The Austin Chronicle

https://www.austinchronicle.com/books/2008-03-14/601517/

Graphic Novels

Reviewed by Wayne Alan Brenner, March 14, 2008, Books

Incognegro: A Graphic Mystery

by Mat Johnson and Warren Pleece
Vertigo, 136 pp., $19.99

This graphic novel by writer Mat Johnson and artist Warren Pleece is a historical thriller set during the Harlem Renaissance of early last century. Our protagonist, Zane Pinchback, is a young journalist, a black man who, pale enough to pass for white, sometimes leaves New York to go undercover in the Deep South and investigate and document lynchings. So: He's an intrepid young journalist, one lucky enough (so far) to have escaped violent situations without coming athwart a noose himself. This story's about what happens when Pinchback tries to uncover the tangle of death-stained secrets that have landed his older brother in jail for a murder he didn't commit, way down in the crackery sticks of Mississippi.

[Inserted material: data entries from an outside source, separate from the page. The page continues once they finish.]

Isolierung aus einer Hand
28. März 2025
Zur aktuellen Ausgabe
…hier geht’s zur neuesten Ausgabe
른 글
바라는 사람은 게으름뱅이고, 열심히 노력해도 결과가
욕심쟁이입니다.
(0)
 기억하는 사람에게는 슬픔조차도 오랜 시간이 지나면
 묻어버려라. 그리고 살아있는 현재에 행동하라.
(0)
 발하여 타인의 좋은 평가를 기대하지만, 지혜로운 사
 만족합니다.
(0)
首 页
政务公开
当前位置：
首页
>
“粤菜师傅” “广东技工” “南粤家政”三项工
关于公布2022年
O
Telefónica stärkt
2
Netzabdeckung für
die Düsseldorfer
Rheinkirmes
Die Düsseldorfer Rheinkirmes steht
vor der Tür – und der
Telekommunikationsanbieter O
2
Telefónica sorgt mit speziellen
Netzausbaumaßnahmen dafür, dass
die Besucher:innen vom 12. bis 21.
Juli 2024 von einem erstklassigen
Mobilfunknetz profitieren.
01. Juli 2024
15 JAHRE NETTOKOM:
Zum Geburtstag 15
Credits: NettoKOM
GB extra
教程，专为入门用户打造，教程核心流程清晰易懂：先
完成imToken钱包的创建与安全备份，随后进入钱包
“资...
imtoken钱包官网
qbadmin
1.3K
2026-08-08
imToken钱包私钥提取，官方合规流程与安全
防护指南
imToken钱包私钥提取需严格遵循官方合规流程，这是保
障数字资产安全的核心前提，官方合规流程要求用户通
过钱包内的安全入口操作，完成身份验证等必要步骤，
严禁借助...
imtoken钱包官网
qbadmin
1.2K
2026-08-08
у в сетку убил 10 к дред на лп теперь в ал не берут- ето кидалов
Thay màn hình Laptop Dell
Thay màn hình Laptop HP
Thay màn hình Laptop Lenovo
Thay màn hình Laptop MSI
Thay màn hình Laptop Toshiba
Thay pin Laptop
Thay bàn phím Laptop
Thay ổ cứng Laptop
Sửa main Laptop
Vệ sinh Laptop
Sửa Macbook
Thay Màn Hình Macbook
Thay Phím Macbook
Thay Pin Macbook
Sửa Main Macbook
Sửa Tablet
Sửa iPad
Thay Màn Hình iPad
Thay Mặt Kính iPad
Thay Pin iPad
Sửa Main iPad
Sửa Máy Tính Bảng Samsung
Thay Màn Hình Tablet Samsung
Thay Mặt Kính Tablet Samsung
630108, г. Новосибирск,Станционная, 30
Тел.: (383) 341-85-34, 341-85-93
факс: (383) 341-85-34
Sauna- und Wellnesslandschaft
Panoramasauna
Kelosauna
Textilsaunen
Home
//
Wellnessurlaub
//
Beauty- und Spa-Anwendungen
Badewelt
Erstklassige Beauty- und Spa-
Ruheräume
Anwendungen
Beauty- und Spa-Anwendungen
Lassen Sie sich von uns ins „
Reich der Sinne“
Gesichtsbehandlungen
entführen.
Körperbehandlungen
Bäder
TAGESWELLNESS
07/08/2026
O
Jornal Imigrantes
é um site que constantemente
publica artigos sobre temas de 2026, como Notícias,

Pinchback's character was inspired by real-life "incognegro" (and former head of the National Association for the Advancement of Colored People) Walter White, and this lends credibility to an idea that might seem too outlandish. Also upping the verisimilitude is the wealth of societal and racial details provided, in action and discussion, by Pinchback and his associates; the author uses these to form a solid human foundation upon which to erect a multileveled plot, and the story trucks along briskly. The dialogue crackles, the situations compel, a few wacky bits of humor leaven the gallows atmosphere even while straining disbelief. Two-thirds through and a few revelations still uncovered, though you can feel the narrative's machinery falling into a sharp Hollywood pattern where each problem and its fallout will be as neatly resolved as a puzzle savant's Rubik's Cube.

Now, some people like that sort of thing; they must, or America's box-office favorites wouldn't be the ones they are. But we felt a bit cheated here, figuring such a gambit of tidiness more in line with less ambitious pop-culture offerings and not quite worthy of the thoughtful background and characterization Johnson's wrought here. Still, it rankles only near the end, and this is a tale worth reading. Also for the stunning, perfectly directed artwork of Pleece, had we mentioned that? A treat for the eyes, a marvel of illustration arranged in the service of narrative.